*Your goal:* Write out exactly the lines from the one with "wrist: (327, 322)" through the last line of the data below, but not the pictures.

[Human pose keypoint data]
____
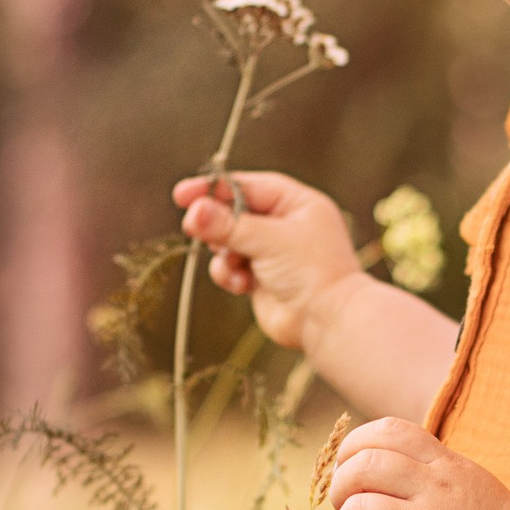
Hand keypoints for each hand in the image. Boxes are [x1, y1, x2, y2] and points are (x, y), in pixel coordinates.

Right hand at [171, 168, 361, 354]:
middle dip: (216, 224)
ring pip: (228, 242)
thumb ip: (228, 225)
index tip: (182, 194)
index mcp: (296, 203)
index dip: (214, 189)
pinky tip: (243, 284)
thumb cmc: (310, 272)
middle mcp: (284, 225)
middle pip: (234, 213)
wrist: (327, 322)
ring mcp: (272, 253)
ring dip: (224, 253)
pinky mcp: (260, 278)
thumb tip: (193, 211)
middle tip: (193, 227)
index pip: (247, 187)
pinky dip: (230, 274)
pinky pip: (231, 268)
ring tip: (234, 264)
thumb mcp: (268, 240)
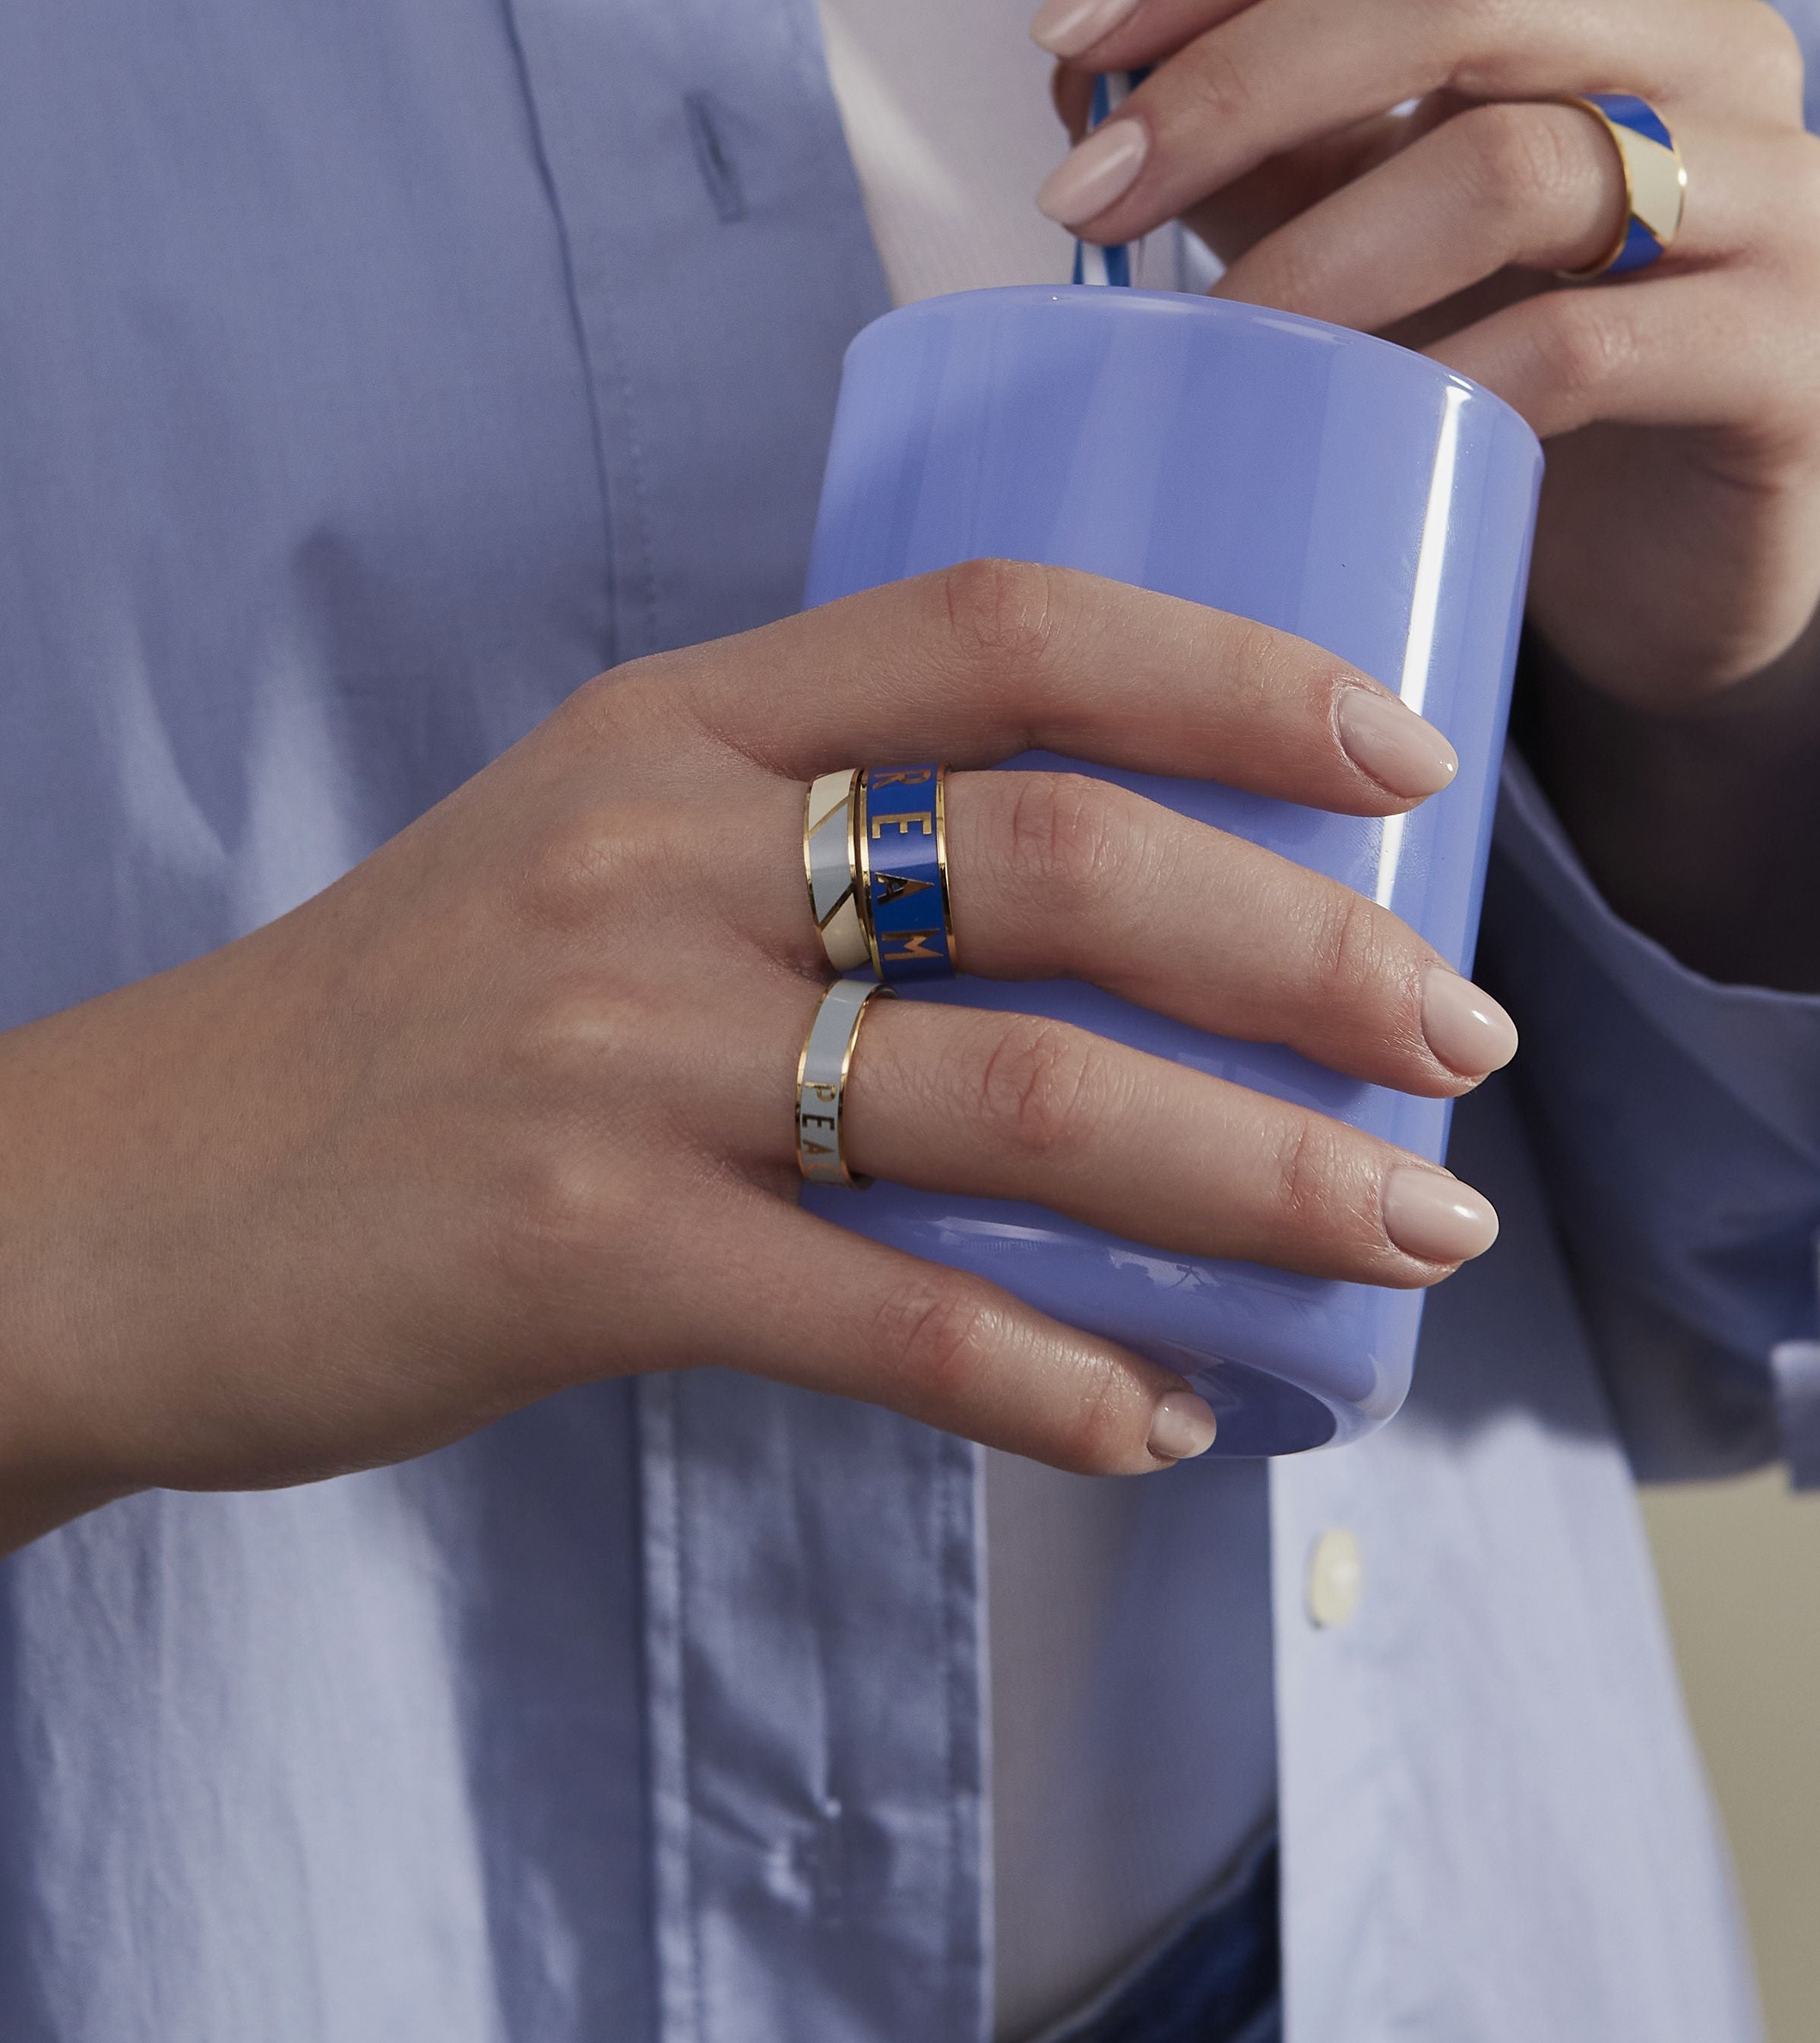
____
*Answer to the exercise:*
wrist: (327, 322)
ring mcp: (272, 253)
ring dip: (224, 253)
pinky mcp: (260, 278)
thumb tip: (193, 211)
middle tip: (193, 227)
index pip: (247, 187)
pinky dip: (230, 274)
pinky pip: (231, 268)
ring tip: (234, 264)
thumb mcp: (268, 240)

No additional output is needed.